Mount Pleasant Gardens

Photograph by Ward Bucher, 4/16/1999

Maryland Historical Society HA 763-764

Photograph by James Roy, 12/28/2017

“...down goes the line of sight..., to be slowed by woodland at the bottom... and then bursting out in brilliant splendor at... the Chesapeake Bay, fanning out in all its glory with the sunlight pouring down from a tumult of white clouds above.”
— Robert G. Breen

Photograph by James Roy, 12/28/2017

Photograph by James Roy, 12/28/2017

Photograph by James Roy, 12/28/2017

Property Marker for Mark Pringle, late 18th century, Photograph by Alicia Menefee 12/03/17

Property Marker for Mark Pringle, late 18th century, Photograph by Alicia Menefee 12/03/17

Dating back to the mid 19th century, Mount Pleasant's formal garden design follows the Colonial Revival style, which relied heavily on boxwood borders and terraced land forms. Jacob Giles, the first owner of the estate and garden's designer, was heavily influenced by formal terraced European gardens, a popular style of the time. The man-made terraces housed elaborate gardens, presumably grown in Mount Pleasant's own greenhouse, which no longer stands today.
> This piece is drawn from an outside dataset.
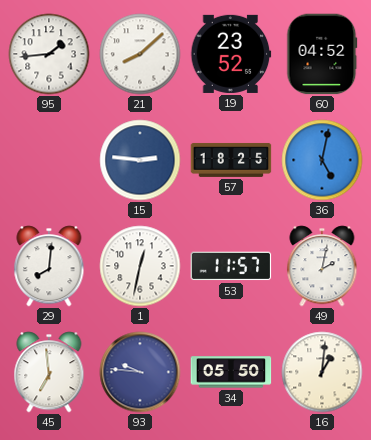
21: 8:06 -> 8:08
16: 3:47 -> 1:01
In the front of the home, a tall boxwood allee originally led guests directly to the front lawn. Portions of the allee can be seen from Bulle Rock Parkway directly across from the mansion.

In the rear of the house, a brick path and staircase leads visitors down levels of terraces from the lawn to the planting beds, once filled with peonies and day lilies. Continuing down the path, visitors would come upon a pool ringed with boxwoods and dotted with narcissus, flanked by two sycamore trees. Hollies, magnolias, cedars, and Japanese maples are a few of the trees that pepper the landscape with shade.

The gardens were so noteworthy that the first Federated Garden Clubs of Maryland included Mount Pleasant on their House and Garden Pilgrimage in 1930.

Photograph by Ward Bucher, 4/16/1999

Maryland Historical Society HA 763-764

Mount Pleasant's 1360 acres were neighbored by Mark Pringle's 600 acre Bloomsbury estate to the south, whose mansion, built in 1808, sat where the current activity center sits today on Lewis Lane. A property marker identifying the dividing line, with the initials "M.P." still stands today, over 200 years later. 

In the early 20th century, care was taken to repair the farmland and improve the orchards. In the later half of the 20th century, the property was owned by Earl G. Weber, Sr. and his wife, who ran Weber's Cider Farm. Inspired by European orchards, they created a tree rental program where members of the public could rent a tree for  $30 and pick the apples when they were ripe.